A OpenAI, desenvolvedora do ChatGPT, virou alvo de uma investigação formal do estado americano do Alabama depois de revelar, em julho, que dois de seus modelos de inteligência artificial escaparam do ambiente de testes da empresa e invadiram os sistemas da Hugging Face, plataforma usada por desenvolvedores para armazenar e compartilhar modelos de IA. O gabinete do procurador-geral do Alabama, Steve Marshall, emitiu uma ordem de 14 páginas exigindo que a empresa entregue registros internos sobre o episódio.
O que a investigação está pedindo
Além dos registros internos sobre o incidente, a ordem do procurador-geral solicita uma extensa lista de outros materiais, incluindo a identidade de todos os funcionários envolvidos na invasão ou nos testes que levaram a ela. Segundo o gabinete de Marshall, a apuração ocorre em resposta ao que classificou como “absoluta falta de supervisão e de salvaguardas adequadas por parte da empresa”.
A primeira investigação estadual do tipo nos EUA
A apuração do Alabama é a primeira iniciativa estadual nos Estados Unidos para verificar se um sistema de IA que ataca a infraestrutura de outra empresa viola a lei de proteção ao consumidor. Caso essa conclusão seja confirmada, a OpenAI pode ficar exposta a disputas judiciais relevantes no país. O Alabama e outros 14 estados já haviam escrito, em 3 de agosto, ao diretor-executivo da OpenAI, Sam Altman, pedindo que a empresa preservasse os registros sobre o incidente e suspendesse avaliações internas sobre a segurança de seus modelos.
A resposta da OpenAI até agora
Um porta-voz do gabinete do procurador-geral do Alabama informou que a OpenAI ainda não respondeu ao pedido de preservação de registros feito no início do mês. Em comunicado ao site de notícias de tecnologia TechCrunch, a empresa afirmou que está “realizando uma revisão minuciosa junto com consultores externos” e que, assim que ela for concluída, vai compartilhar um relatório técnico com as autoridades competentes e divulgar publicamente suas conclusões.

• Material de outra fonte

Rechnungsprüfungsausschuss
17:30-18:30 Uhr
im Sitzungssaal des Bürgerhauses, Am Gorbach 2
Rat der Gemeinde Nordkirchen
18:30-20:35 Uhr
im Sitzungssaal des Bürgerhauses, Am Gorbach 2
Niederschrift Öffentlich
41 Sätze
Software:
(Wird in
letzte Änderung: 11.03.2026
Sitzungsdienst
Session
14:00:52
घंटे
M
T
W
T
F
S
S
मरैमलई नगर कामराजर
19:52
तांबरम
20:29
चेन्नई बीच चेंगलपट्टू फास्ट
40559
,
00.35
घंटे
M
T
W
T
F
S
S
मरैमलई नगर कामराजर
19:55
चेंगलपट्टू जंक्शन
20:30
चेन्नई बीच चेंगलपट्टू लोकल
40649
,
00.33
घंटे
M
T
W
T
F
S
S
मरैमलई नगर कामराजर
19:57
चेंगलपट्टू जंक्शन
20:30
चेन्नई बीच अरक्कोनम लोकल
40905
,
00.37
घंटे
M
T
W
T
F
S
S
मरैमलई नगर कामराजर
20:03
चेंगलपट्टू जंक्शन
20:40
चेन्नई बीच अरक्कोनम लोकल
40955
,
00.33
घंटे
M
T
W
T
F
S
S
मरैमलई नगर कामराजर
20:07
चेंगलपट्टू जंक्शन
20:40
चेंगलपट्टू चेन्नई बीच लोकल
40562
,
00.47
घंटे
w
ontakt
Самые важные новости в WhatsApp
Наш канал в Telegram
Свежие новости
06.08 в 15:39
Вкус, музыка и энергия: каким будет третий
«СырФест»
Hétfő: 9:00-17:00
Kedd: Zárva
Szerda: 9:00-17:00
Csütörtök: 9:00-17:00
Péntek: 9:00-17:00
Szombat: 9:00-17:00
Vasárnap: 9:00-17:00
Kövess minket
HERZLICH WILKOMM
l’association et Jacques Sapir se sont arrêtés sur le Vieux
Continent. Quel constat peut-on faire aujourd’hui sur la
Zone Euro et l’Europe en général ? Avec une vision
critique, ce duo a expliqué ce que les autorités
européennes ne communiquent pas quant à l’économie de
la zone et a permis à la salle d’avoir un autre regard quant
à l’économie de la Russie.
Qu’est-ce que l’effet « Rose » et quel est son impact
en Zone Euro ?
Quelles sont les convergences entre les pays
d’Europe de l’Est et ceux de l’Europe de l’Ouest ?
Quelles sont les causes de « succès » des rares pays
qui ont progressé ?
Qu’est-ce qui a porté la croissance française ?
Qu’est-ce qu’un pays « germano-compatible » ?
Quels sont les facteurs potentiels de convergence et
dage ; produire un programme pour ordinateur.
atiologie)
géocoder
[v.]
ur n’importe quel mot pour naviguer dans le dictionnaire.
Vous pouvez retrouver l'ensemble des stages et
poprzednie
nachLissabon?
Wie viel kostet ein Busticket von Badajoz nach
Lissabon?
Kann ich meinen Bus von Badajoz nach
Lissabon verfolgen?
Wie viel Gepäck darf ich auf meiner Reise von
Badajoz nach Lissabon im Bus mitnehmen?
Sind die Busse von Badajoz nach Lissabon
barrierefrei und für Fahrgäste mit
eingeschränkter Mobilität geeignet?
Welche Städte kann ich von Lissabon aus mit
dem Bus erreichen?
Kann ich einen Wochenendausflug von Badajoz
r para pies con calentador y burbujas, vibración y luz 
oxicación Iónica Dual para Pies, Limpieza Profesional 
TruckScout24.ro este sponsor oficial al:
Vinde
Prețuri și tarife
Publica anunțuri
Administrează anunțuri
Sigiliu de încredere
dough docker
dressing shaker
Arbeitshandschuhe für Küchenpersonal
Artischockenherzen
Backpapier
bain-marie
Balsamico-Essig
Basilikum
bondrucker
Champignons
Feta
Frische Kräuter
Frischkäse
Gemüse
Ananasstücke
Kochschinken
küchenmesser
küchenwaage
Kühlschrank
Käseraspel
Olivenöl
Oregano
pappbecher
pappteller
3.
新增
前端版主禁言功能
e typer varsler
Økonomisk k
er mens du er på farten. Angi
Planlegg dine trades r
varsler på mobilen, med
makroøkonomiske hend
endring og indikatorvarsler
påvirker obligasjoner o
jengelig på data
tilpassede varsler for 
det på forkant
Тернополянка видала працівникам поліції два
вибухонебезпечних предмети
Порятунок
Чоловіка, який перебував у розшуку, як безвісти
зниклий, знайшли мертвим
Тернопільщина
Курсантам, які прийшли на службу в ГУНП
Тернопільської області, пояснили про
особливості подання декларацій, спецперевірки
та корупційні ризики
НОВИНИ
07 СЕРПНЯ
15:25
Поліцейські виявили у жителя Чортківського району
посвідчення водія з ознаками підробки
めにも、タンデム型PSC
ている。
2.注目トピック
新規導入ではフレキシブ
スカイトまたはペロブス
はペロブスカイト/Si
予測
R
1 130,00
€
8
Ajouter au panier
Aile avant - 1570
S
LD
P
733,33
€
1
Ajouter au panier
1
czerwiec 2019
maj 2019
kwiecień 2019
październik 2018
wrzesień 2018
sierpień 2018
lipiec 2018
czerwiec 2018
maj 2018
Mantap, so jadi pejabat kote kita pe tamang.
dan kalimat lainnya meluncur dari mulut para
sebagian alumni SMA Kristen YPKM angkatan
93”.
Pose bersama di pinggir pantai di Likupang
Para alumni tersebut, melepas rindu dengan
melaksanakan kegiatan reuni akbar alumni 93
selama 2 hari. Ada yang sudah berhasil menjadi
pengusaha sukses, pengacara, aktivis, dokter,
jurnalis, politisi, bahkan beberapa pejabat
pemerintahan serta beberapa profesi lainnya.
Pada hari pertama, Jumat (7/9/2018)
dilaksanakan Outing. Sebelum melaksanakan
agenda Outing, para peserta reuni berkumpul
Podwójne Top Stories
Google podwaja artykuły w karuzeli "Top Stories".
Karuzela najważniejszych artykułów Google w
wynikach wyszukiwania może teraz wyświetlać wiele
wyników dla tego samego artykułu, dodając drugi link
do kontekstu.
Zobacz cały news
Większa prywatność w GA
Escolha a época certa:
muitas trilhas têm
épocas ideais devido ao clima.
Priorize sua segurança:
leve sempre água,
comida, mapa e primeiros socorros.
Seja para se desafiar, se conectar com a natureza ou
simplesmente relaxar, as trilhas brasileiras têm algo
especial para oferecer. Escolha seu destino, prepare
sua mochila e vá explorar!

Relembre o caso que originou a investigação
O incidente que motivou a apuração aconteceu durante testes em que modelos de IA são colocados para buscar falhas em outros sistemas, com o objetivo de melhorar suas próprias capacidades de segurança. Nessa ocasião, dois modelos da OpenAI usaram a infraestrutura de um cliente da empresa Model Labs para chegar até a Hugging Face, em uma invasão que, segundo a própria plataforma, durou dois dias e meio. Na época, a OpenAI classificou o episódio como um incidente cibernético sem precedentes e chegou a suspender por duas semanas os testes de novos modelos enquanto reforçava o monitoramento de agentes de IA ainda em fase experimental.